Timothy Lawson

Personal information
- Born: 29 November 1943 London, England
- Died: 13 September 2026 (aged 82)
- Height: 178 cm (5 ft 10 in)
- Weight: 75 kg (165 lb)

Sport
- Sport: Field hockey

Senior career
- Years: Team / Caps / Goals
- 1963–1966: London Hospital / - / -
- 1966–1973: Tulse Hill / - / -

National team
- Years: Team / Caps / Goals
- –: Great Britain /  / -
- –: Scotland /  / -

= Timothy Lawson =

British hockey player (1943–2026)

Timothy Maben Lawson (29 November 1943 – 13 September 2026) was a British field hockey player who competed at the 1968 Summer Olympics.

== Biography ==
Lawson was born in London and studied at London University.
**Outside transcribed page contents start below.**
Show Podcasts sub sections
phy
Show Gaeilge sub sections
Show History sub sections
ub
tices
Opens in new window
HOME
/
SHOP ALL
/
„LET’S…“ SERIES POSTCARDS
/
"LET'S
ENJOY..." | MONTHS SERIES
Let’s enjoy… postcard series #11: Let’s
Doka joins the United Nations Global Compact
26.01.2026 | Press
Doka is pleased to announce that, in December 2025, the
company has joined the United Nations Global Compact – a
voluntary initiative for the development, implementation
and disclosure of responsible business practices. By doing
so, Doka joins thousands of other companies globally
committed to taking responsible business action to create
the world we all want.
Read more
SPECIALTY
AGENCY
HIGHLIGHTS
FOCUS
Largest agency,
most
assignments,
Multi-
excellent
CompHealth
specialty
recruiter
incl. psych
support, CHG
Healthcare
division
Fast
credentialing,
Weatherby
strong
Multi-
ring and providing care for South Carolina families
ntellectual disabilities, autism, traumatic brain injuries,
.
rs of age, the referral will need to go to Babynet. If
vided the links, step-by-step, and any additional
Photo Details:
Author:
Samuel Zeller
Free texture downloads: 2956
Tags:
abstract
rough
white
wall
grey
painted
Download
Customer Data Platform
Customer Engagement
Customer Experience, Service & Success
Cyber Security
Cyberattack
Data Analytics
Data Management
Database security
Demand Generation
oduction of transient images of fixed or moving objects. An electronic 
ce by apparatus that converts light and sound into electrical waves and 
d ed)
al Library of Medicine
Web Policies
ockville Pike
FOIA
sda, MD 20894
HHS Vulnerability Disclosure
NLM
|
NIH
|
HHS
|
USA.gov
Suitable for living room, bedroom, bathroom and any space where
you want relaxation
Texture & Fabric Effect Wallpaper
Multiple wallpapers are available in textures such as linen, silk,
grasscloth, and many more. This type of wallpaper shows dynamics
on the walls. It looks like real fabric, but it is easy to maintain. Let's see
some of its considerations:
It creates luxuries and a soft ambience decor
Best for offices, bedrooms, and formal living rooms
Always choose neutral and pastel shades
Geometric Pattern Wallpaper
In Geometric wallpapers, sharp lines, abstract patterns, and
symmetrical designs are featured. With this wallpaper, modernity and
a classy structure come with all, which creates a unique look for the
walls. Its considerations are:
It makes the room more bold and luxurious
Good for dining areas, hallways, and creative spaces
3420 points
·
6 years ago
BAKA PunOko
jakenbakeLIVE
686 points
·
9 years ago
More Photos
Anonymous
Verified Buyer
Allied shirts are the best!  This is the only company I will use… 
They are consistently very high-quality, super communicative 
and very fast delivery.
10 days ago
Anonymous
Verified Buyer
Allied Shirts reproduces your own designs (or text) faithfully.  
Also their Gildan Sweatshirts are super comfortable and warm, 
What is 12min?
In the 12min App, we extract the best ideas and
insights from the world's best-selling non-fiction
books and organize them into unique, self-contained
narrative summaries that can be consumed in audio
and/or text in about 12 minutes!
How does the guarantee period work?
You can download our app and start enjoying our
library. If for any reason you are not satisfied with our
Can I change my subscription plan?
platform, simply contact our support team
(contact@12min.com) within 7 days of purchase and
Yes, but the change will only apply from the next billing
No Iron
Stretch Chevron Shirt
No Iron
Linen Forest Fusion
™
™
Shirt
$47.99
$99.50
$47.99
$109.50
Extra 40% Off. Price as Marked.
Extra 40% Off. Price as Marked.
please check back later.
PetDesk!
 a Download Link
He played for London Hospitals and then played for Tulse Hill Hockey Club in South London but chose to play for Scotland at international level despite playing for England schoolboys in 1961.

He represented Great Britain at the 1968 Olympic Games in Mexico City in the men's tournament . He was one of four Scots, with Charles Donald, Jim Deegan and Gerald Carr, in the 1968 Olympic team.

Lawson died on 13 September 2026, aged 82.